SELECTED PASSAGE:
--------------------------------

Release Spark NLP 4.0.0: New modern extractive Question answering (QA) annotators for ALBERT, BERT, DistilBERT, DeBERTa, RoBERTa, Longformer, and XLM-RoBERTa, official support for Apple silicon M1, support oneDNN to improve CPU up to 97%, improved transformers on GPU up to +700%, 1000+ state-of-the-art models, and lots more! · JohnSnowLabs/spark-nlp

Overview

We are very excited to release Spark NLP 4.0.0! This has been one of the biggest releases we have ever done and we are so proud to share this with our community! 🎉

This release comes with official support for Apple silicon M1 chip (for the first time), official support for Spark/PySpark 3.2, support oneAPI Deep Neural Network Library (oneDNN) to improve TensorFlow on CPU up to 97%, optimized transformer-based embeddings on GPU to increase the performance up to +700%, brand new modern extractive transformer-based Question answering (QA) annotators for tasks like SQuAD based on ALBERT, BERT, DistilBERT, DeBERTa, RoBERTa, Longformer, and XLM-RoBERTa architectures, 1000+ state-of-the-art models, WordEmbeddingsModel now works in clusters without HDFS/DBFS/S3 such as Kubernetes, new Databricks and EMR support, new NER models achieving highest F1 score in Spark NLP, and many more enhancements and bug fixes!

--------------------------------

YOUR INSTRUCTIONS: Decide whether each statement agrees with the Spark NLP 4.0.0 release notes, answering yes or no and quoting the words of the release notes that settle it. (a) The release adds official support for Spark/PySpark 3.2. (b) This is the first release to officially support the Apple silicon M1 chip. (c) WordEmbeddingsModel still needs HDFS, DBFS, or S3 to run in clusters. The material after this point comes from a different source.

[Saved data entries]
--------------------------------

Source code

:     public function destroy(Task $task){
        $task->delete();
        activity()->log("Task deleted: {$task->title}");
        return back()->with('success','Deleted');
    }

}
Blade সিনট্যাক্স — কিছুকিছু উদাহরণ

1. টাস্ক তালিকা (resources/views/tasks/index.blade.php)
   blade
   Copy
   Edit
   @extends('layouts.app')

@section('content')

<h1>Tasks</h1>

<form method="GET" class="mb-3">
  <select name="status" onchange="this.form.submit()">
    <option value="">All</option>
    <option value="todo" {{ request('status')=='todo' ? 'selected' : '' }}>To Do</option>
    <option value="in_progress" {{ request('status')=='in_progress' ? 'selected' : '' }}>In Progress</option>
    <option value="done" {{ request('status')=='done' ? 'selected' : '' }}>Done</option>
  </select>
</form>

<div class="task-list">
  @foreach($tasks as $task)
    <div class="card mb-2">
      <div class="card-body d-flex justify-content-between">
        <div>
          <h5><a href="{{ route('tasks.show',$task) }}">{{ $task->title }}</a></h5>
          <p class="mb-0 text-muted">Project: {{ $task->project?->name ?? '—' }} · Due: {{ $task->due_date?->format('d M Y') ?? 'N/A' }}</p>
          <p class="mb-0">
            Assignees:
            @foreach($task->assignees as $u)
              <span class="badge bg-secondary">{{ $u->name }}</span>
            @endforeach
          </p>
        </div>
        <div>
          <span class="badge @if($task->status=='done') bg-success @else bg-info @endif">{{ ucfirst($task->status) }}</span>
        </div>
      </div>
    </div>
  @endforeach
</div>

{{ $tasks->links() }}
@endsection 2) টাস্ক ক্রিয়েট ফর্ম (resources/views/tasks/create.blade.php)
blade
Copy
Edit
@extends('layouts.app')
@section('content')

--------------------------------

EXERCISE SOLUTION:
(a) Yes: "official support for Spark/PySpark 3.2"
(b) Yes: "official support for Apple silicon M1 chip (for the first time)"
(c) No: "WordEmbeddingsModel now works in clusters without HDFS/DBFS/S3 such as Kubernetes"